Write out the lines of every entry verbatim, omitting the pictures from your answer.

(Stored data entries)
━━━━━━━━━━━━━━━━━━━━

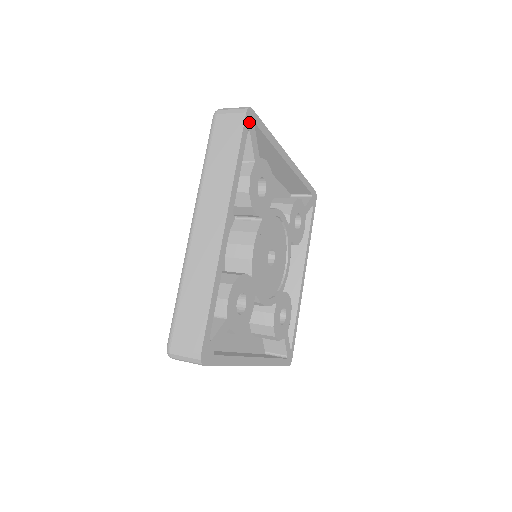
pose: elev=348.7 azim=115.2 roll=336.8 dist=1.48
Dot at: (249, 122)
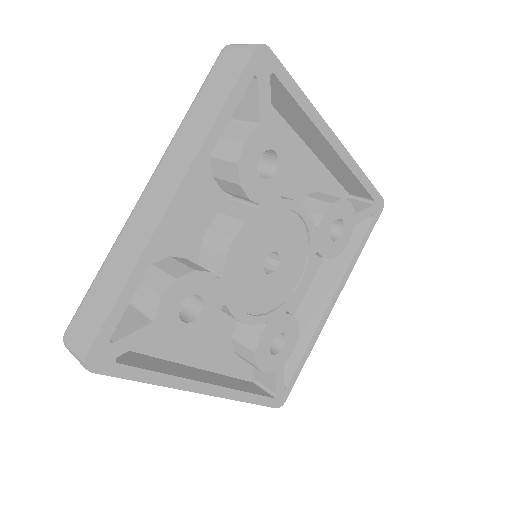
Dot at: (259, 65)
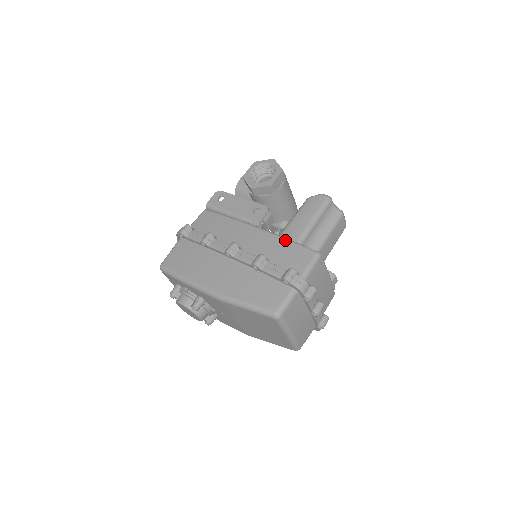
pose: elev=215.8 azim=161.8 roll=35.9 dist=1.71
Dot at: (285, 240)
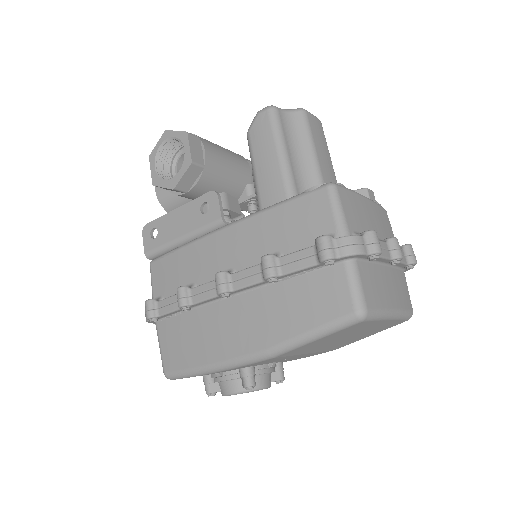
Dot at: (273, 209)
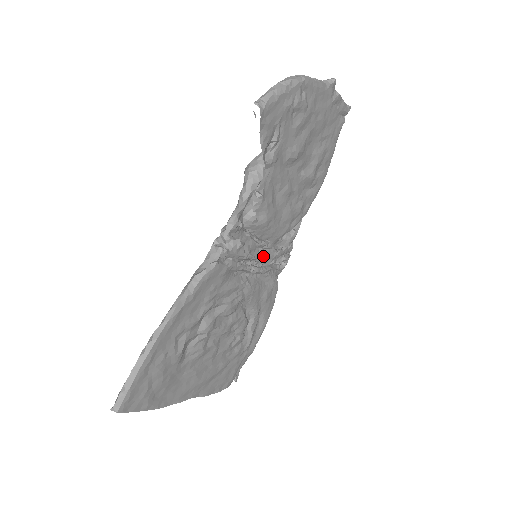
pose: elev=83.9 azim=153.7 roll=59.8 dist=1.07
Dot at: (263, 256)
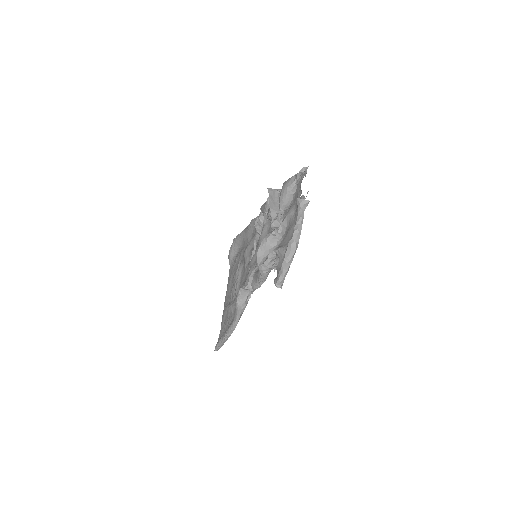
Dot at: occluded
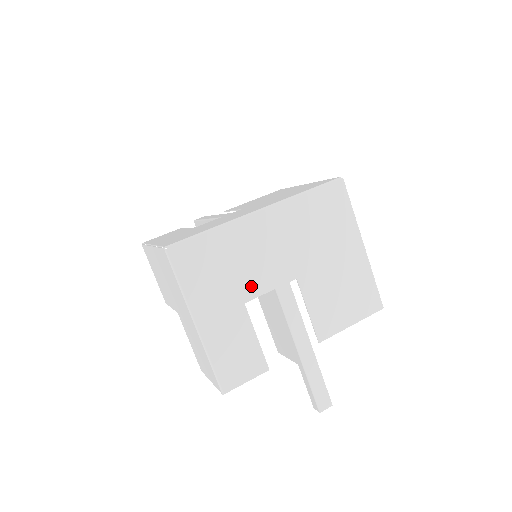
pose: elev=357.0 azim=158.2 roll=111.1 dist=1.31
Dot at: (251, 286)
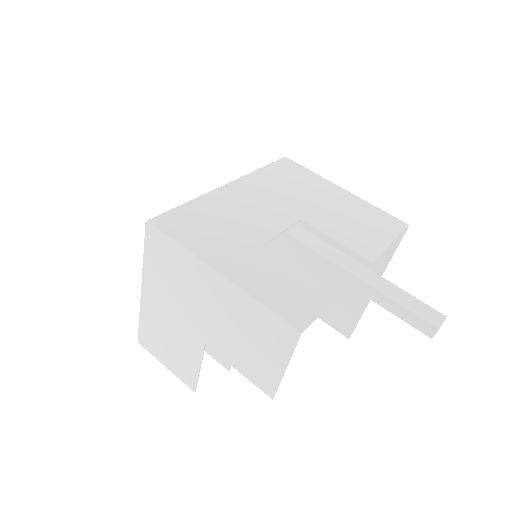
Dot at: (258, 232)
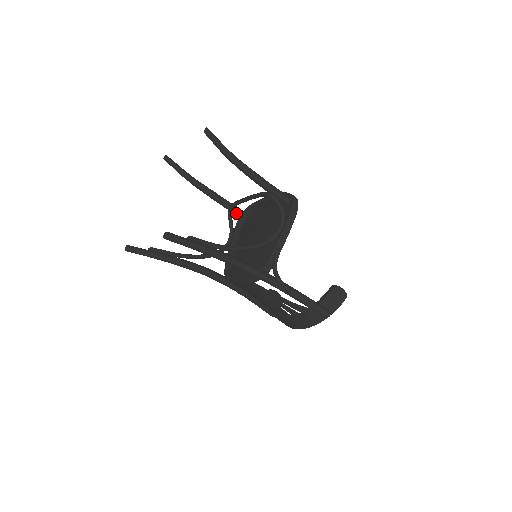
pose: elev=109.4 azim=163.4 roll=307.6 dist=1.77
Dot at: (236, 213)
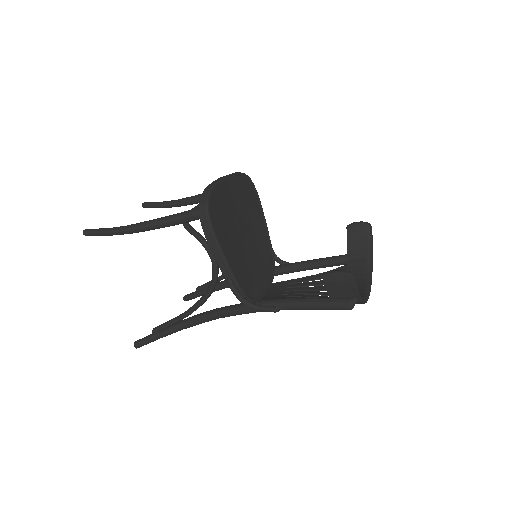
Dot at: occluded
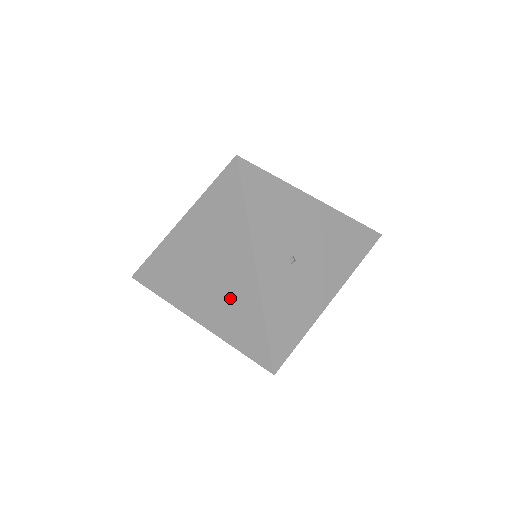
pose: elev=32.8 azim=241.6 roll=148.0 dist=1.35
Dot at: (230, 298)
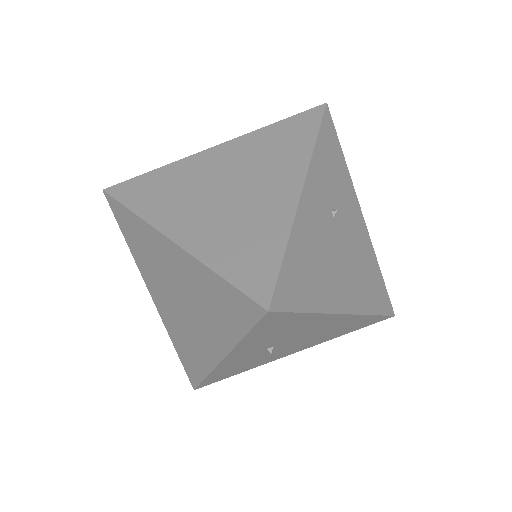
Dot at: (188, 334)
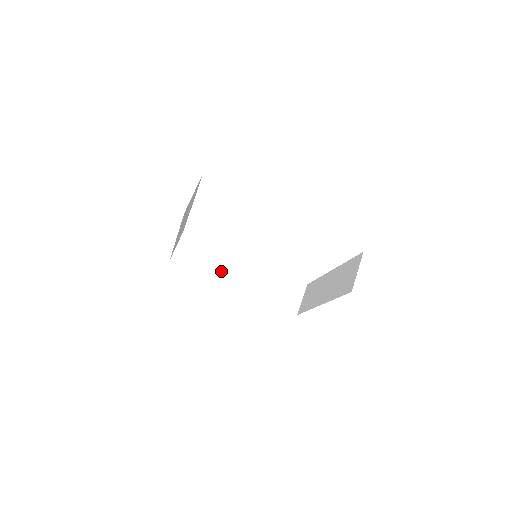
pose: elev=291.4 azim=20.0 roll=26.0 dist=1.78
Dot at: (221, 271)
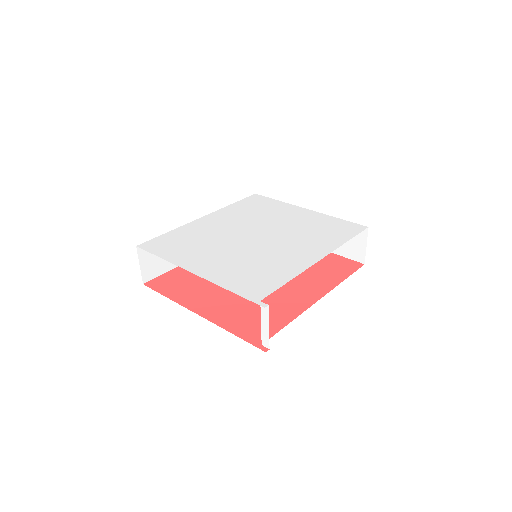
Dot at: occluded
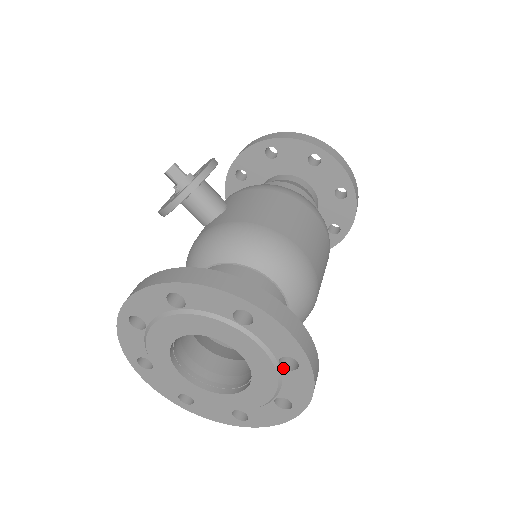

━━━━━━━━━━━━━━━━━━━━

→ **Task response**:
pose: elev=348.7 azim=115.2 roll=336.8 dist=1.48
Dot at: (249, 122)
Dot at: (259, 65)
pose: elev=215.8 azim=161.8 roll=35.9 dist=1.71
Dot at: (285, 240)
Dot at: (273, 209)
pose: elev=83.9 azim=153.7 roll=59.8 dist=1.07
Dot at: (263, 256)
Dot at: occluded
pose: elev=357.0 azim=158.2 roll=111.1 dist=1.31
Dot at: (251, 286)
Dot at: (258, 232)
pose: elev=109.4 azim=163.4 roll=307.6 dist=1.77
Dot at: (236, 213)
Dot at: occluded
pose: elev=32.8 azim=241.6 roll=148.0 dist=1.35
Dot at: (230, 298)
Dot at: (188, 334)
pose: elev=291.4 azim=20.0 roll=26.0 dist=1.78
Dot at: (221, 271)
Dot at: occluded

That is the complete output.